An appearance at an upcoming South Carolina fundraiser might be a sign that Jeb Bush plans to run for the Republican Party’s 2016 presidential nomination. Bush, the former governor of Florida, will be the star at a private Oct. 23 fundraiser for South Carolina Gov. Nikki Haley. Held at the Capital City Club, the event offers couples who have pledged $10,000 for Haley's re-election bid a chance to participate in a “roundtable discussion” with Bush.

Other donors are invited to a private reception and a photo opportunity with Bush, according to a copy of the invitation obtained by CNN. South Carolina, which hosts one of the early primaries, historically has been a key state for Republican Party nominees.   

Political analysts have been waiting to see if Bush will enter the 2016 presidential race. According to friends, the former governor will make his decision after the November midterm elections. He is said to be preparing his positions on issues outside his traditional areas of education and immigration policy, CNBC reports.

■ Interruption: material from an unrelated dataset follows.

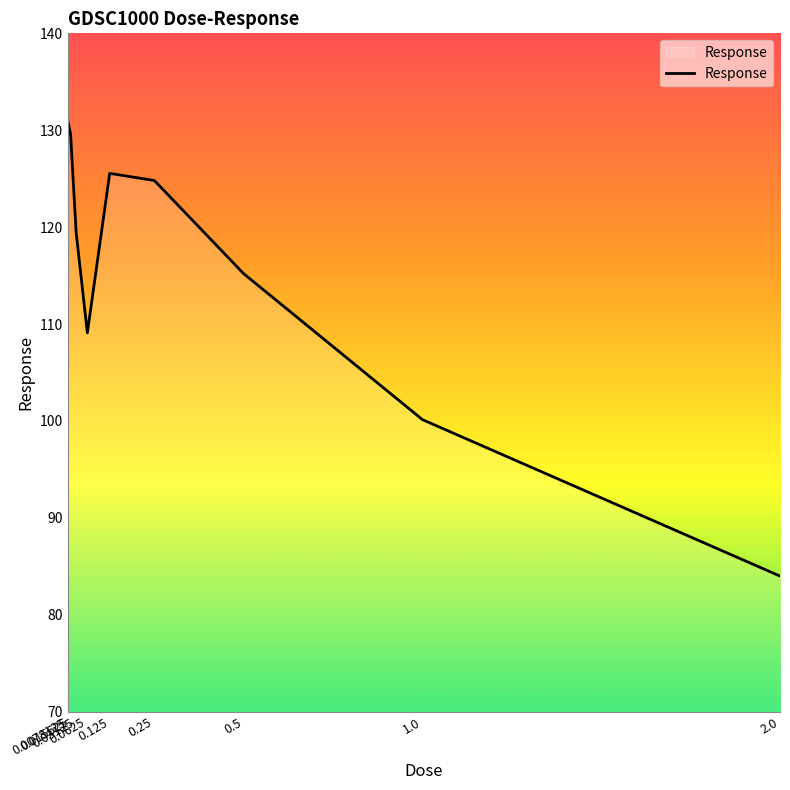

How many lines are shown in the chart?

1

"I think the chances are better than 50-50 that he runs, and that is based on some conversations I've had with members of the Bush family," Jim Nicholson, a Bush supporter who served in President George W. Bush's cabinet, told the Wall Street Journal. Members of Bush’s inner circle told CNBC his family is a primary concern. Bush’s wife, Columba, reportedly is not a fan of the political limelight.

Bush may be more concerned right now with his business career than his political future. According to state and federal records, Britton Hill Holdings, a Florida private equity and business advisory group Bush chairs, has raised at least $66.4 million from domestic and foreign investors in the past three years. The profits stem from nearly a dozen kinds of investment entities ranging from privatized emergency response to driverless cars, CBS reported.

If Bush decides to run, he will most likely be pressured to release his personal tax returns and disclose details surrounding his business activity since he left office in 2007. While there is nothing suggesting any wrongdoing with his business dealings, disclosure could bring unwanted attention -- something with which Mitt Romney dealt during the 2012 presidential campaign.

For now, Bush is denying any participation in the upcoming race. Kristy Campbell, Bush’s spokeswoman told CBS, he "is not currently a candidate for office. He's a businessman."

"A lot of people are waiting to see what Dad does,” Jeb Bush Jr., one of Bush’s three sons, told the Wall Street Journal. "There's a lot of pressure to run."